The distance-conditioned response probability (Distance-CRP) replaces serial lags with semantic or spatial distances supplied by the caller. Each recall transition is assigned to a distance bin and availability is tallied as the set of bins containing at least one unrecalled item at the moment of choice.

\[\text{CRP}(d) = \frac{\text{actual transitions in distance bin } d}{\text{available transitions in distance bin } d}\]

Downward-sloping curves indicate a semantic contiguity effect: participants preferentially transition to items that are semantically similar to the just-recalled item.

Workflow

Code
import os
import matplotlib.pyplot as plt
import numpy as np
import warnings
from jaxcmr.analyses.distcrp import plot_dist_crp
from jaxcmr.helpers import find_project_root, generate_trial_mask, load_data, save_figure

warnings.filterwarnings("ignore")
Code
data_path = "data/HealeyKahana2014.h5"
figure_dir = "results/figures"
figure_str = ""
ylim = None
trial_query = "data['listtype'] == -1"
features_path = "data/peers-all-mpnet-base-v2.npy"
bin_step = 0.05
confidence_level = 0.95
Code
project_root = find_project_root()
figure_dir = os.path.join(project_root, figure_dir)
data_path = os.path.join(project_root, data_path)
data = load_data(data_path)
trial_mask = generate_trial_mask(data, trial_query)
features = np.load(os.path.join(project_root, features_path)).astype(np.float32)
Code
plot_dist_crp(
    datasets=data,
    trial_masks=trial_mask,
    features=features,
    bin_step=bin_step,
    confidence_level=confidence_level,
)
if ylim is not None:
    for ax in plt.gcf().axes:
        ax.set_ylim(ylim)
save_figure(figure_dir, figure_str)

Interpretation

The x-axis shows cosine-distance bins and the y-axis shows the conditional probability of transitioning to an item in that distance bin. Key patterns:

  • Downward slope: higher transition probabilities for semantically similar items (low distance) indicate a semantic contiguity effect.
  • Flat curve: transitions are unrelated to semantic distance, suggesting semantic similarity does not drive recall organization.
  • Bin width: controlled by bin_step; smaller values give finer resolution but noisier estimates.

API Details

Notebook parameters

  • data_path — path to an HDF5 file containing a RecallDataset.
  • figure_dir — directory for saving figures.
  • figure_str — base filename for the saved figure.
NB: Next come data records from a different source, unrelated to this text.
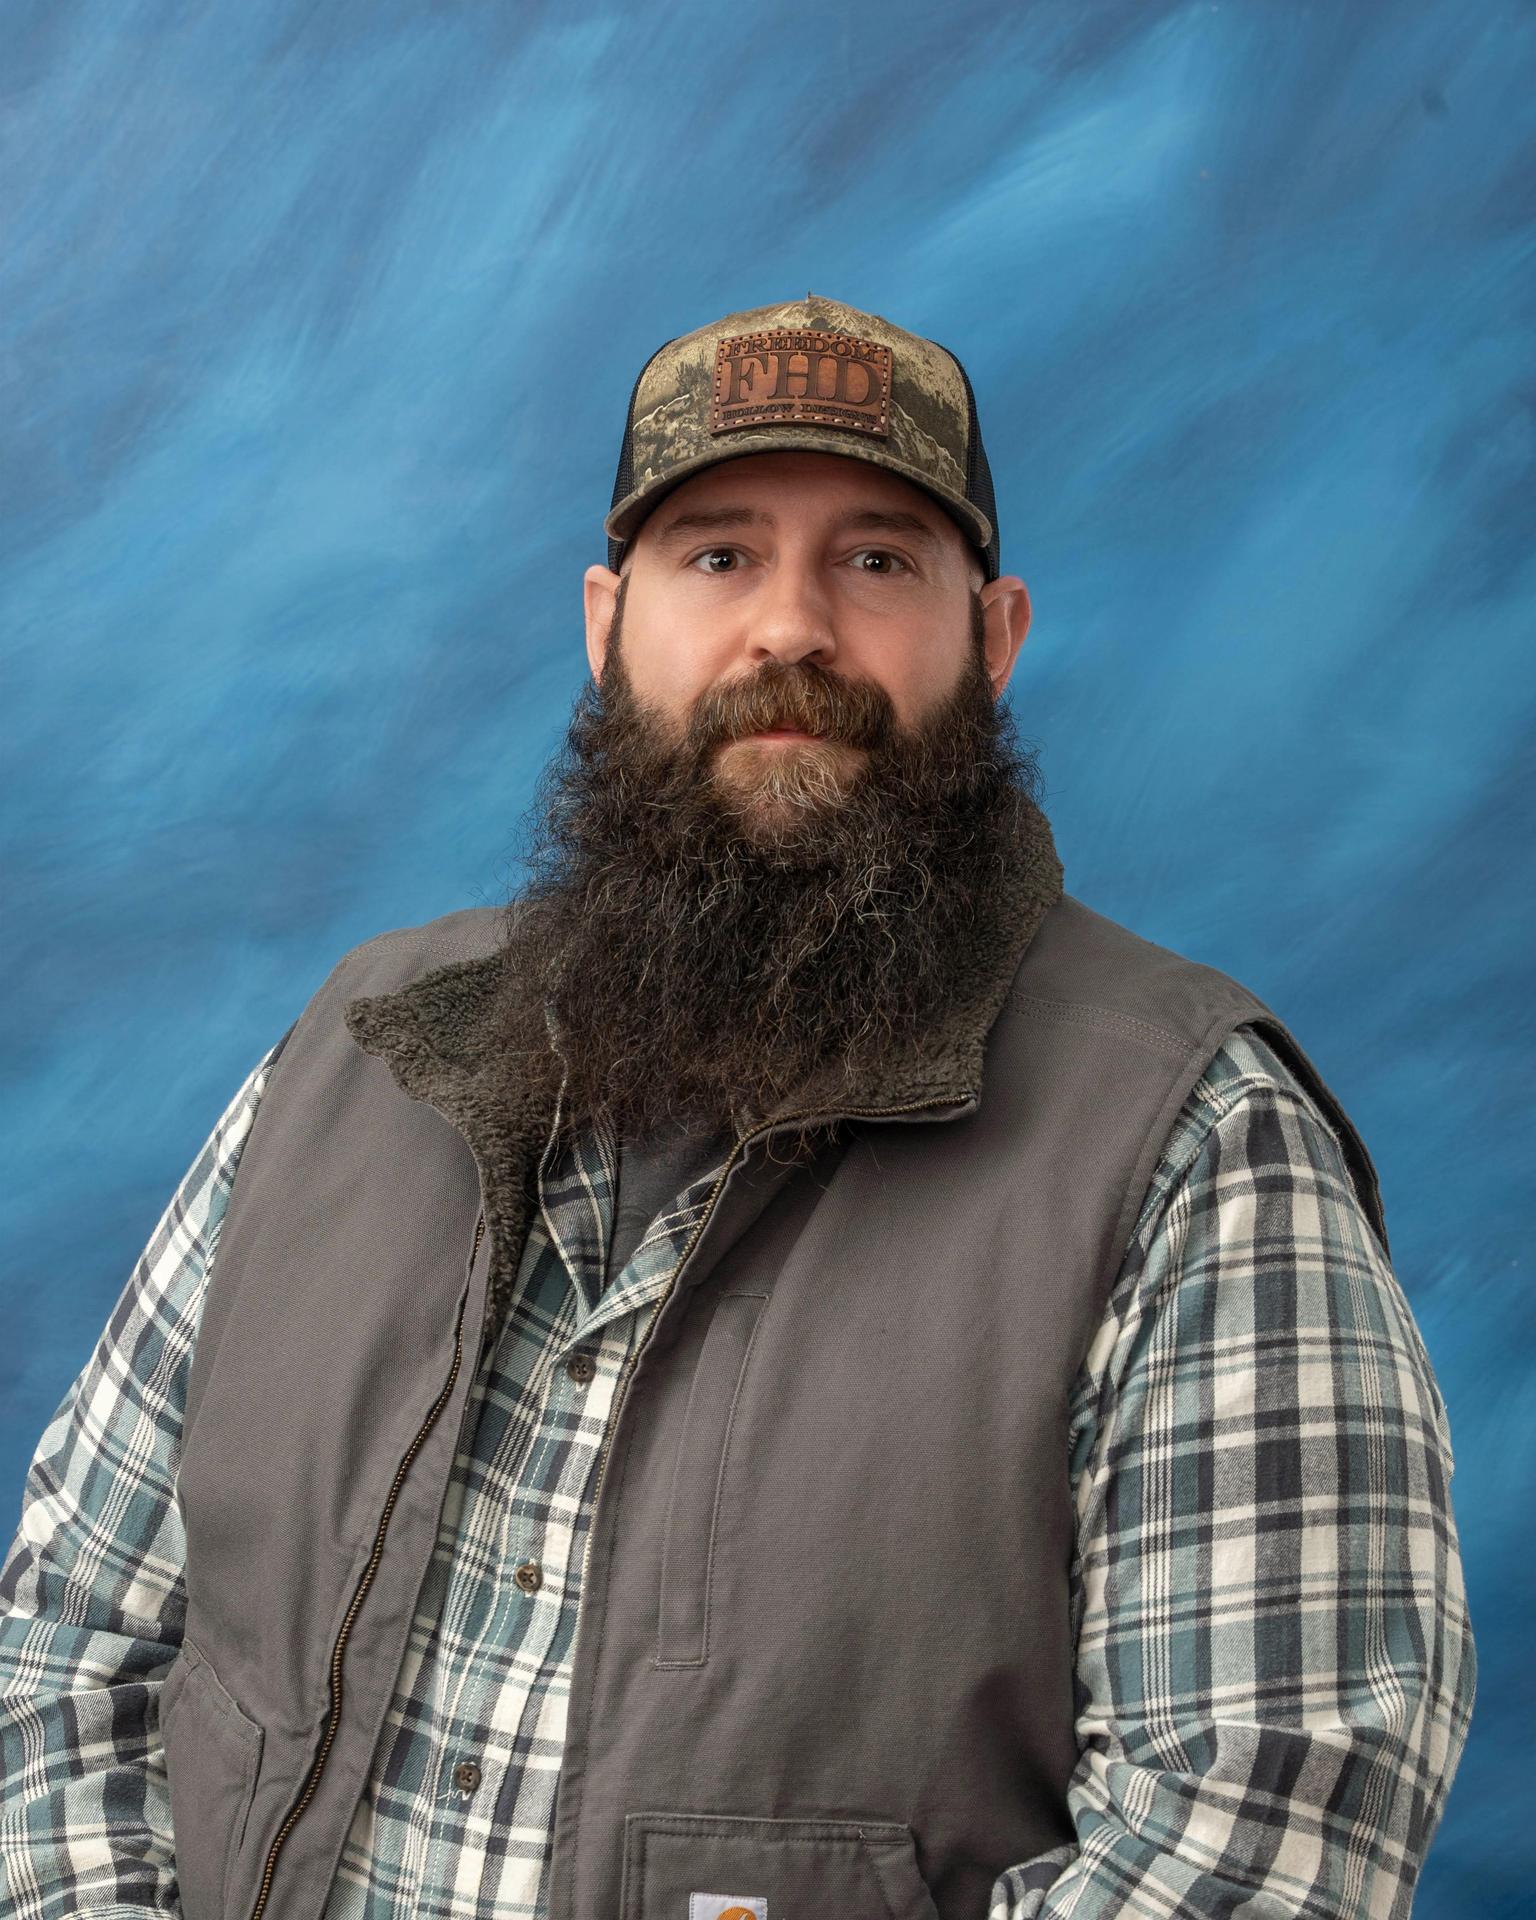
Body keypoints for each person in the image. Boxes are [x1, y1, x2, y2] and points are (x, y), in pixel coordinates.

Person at [0, 295, 1475, 1920]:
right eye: (716, 555)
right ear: (602, 622)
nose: (790, 628)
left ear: (994, 641)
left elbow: (1258, 1856)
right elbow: (70, 1644)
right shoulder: (347, 1055)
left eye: (878, 558)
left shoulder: (1198, 1153)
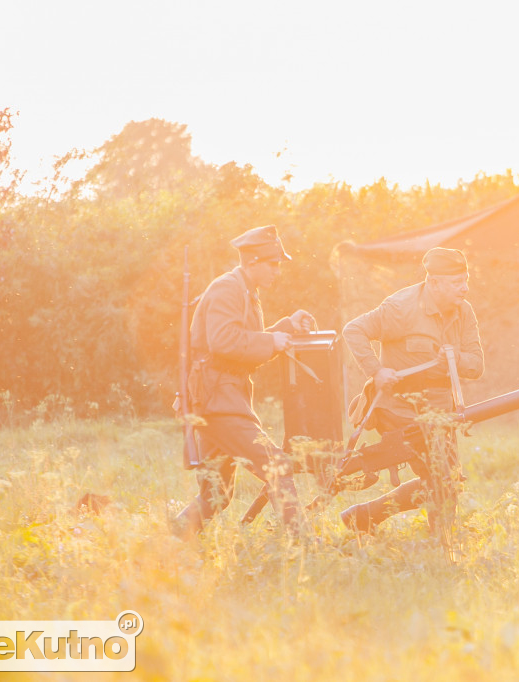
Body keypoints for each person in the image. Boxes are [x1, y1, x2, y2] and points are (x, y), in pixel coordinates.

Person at [171, 224, 316, 539]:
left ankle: (166, 542)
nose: (277, 270)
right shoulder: (228, 288)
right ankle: (304, 546)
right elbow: (223, 341)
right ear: (252, 261)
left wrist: (287, 328)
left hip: (220, 394)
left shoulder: (246, 290)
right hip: (217, 398)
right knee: (277, 465)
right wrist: (273, 340)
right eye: (273, 263)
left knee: (216, 494)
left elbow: (245, 344)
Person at [340, 247, 484, 535]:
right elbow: (353, 330)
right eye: (457, 282)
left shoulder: (464, 311)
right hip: (400, 407)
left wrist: (455, 356)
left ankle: (366, 516)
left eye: (465, 280)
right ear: (433, 282)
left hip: (440, 408)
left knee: (447, 480)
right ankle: (441, 545)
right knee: (440, 477)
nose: (465, 288)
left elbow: (477, 365)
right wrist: (376, 371)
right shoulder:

Leave empty to display without saving.
  • ylim — y-axis limits as a tuple, or None for automatic scaling.
  • trial_query — a Python expression evaluated against the dataset to select trials.
  • features_path — path to a numpy file containing word embeddings (shape: [word_count, features_count]).
  • bin_step — width of each cosine-distance bin.
  • confidence_level — confidence level for subject-wise error bars.

For categorical distance analysis (same vs. different category), see the Category-CRP template which uses plot_cat_crp.